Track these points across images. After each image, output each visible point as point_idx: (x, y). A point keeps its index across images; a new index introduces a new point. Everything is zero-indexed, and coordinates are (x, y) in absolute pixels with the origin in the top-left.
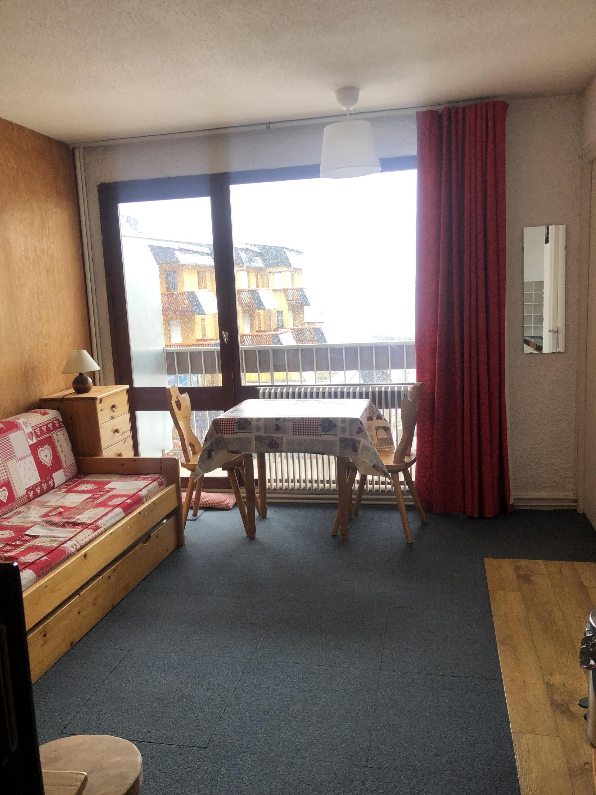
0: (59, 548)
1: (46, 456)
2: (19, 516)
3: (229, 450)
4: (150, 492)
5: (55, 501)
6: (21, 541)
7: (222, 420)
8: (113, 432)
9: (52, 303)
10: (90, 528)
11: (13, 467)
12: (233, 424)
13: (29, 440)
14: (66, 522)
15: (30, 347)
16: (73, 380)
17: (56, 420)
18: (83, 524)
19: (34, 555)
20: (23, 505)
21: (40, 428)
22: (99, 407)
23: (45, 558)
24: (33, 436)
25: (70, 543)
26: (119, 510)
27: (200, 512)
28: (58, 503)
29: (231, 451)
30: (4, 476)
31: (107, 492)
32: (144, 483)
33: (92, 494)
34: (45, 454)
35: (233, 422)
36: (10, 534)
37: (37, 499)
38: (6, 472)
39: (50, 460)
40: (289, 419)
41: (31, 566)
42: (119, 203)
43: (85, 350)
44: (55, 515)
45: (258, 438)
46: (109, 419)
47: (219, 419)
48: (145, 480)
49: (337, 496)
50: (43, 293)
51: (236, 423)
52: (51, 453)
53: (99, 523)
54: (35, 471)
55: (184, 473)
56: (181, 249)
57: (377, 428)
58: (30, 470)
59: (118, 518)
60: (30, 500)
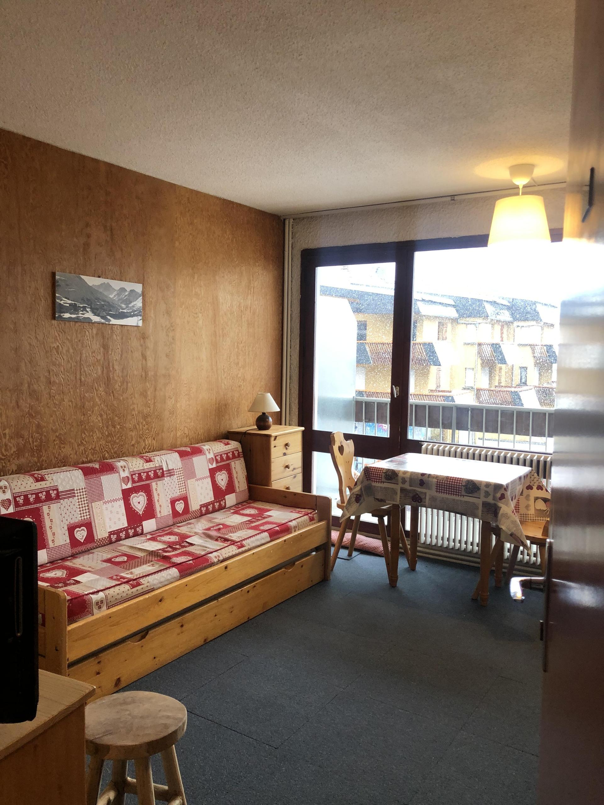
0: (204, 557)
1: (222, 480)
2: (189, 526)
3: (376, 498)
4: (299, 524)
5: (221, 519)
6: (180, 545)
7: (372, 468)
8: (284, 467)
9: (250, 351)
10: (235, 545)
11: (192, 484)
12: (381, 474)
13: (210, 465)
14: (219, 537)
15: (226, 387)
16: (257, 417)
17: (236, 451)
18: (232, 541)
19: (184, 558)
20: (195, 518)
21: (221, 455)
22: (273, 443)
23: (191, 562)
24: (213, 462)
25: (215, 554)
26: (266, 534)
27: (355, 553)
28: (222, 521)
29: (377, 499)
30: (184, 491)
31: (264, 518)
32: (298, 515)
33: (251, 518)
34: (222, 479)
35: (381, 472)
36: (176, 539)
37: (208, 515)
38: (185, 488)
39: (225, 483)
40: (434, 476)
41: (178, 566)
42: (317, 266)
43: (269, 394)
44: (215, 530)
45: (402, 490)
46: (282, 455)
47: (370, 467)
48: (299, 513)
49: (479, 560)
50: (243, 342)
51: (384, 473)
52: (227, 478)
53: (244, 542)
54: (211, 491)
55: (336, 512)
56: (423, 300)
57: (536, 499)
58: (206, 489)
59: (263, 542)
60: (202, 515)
·····
REQUIREMENT:
The lines needed are those from the one containing "24: (33, 436)" through the end of the listing, given again word for word and without any picture.

EXERCISE RESPONSE:
24: (33, 436)
25: (70, 543)
26: (119, 510)
27: (200, 512)
28: (58, 503)
29: (231, 451)
30: (4, 476)
31: (107, 492)
32: (144, 483)
33: (92, 494)
34: (45, 454)
35: (233, 422)
36: (10, 534)
37: (37, 499)
38: (6, 472)
39: (50, 460)
40: (289, 419)
41: (31, 566)
42: (119, 203)
43: (85, 350)
44: (55, 515)
45: (258, 438)
46: (109, 419)
47: (219, 419)
48: (145, 480)
49: (337, 496)
50: (43, 293)
51: (236, 423)
52: (51, 453)
53: (99, 523)
54: (35, 471)
55: (184, 473)
56: (181, 249)
57: (377, 428)
58: (30, 470)
59: (118, 518)
60: (30, 500)
0: (204, 557)
1: (222, 480)
2: (189, 526)
3: (376, 498)
4: (299, 524)
5: (221, 519)
6: (180, 545)
7: (372, 468)
8: (284, 467)
9: (250, 351)
10: (235, 545)
11: (192, 484)
12: (381, 474)
13: (210, 465)
14: (219, 537)
15: (226, 387)
16: (257, 417)
17: (236, 451)
18: (232, 541)
19: (184, 558)
20: (195, 518)
21: (221, 455)
22: (273, 443)
23: (191, 562)
24: (213, 462)
25: (215, 554)
26: (266, 534)
27: (355, 553)
28: (222, 521)
29: (377, 499)
30: (184, 491)
31: (264, 518)
32: (298, 515)
33: (251, 518)
34: (222, 479)
35: (381, 472)
36: (176, 539)
37: (208, 515)
38: (185, 488)
39: (225, 483)
40: (434, 476)
41: (178, 566)
42: (317, 266)
43: (269, 394)
44: (215, 530)
45: (402, 490)
46: (282, 455)
47: (370, 467)
48: (299, 513)
49: (479, 560)
50: (243, 342)
51: (384, 473)
52: (227, 478)
53: (244, 542)
54: (211, 491)
55: (336, 512)
56: (423, 300)
57: (536, 499)
58: (206, 489)
59: (263, 542)
60: (202, 515)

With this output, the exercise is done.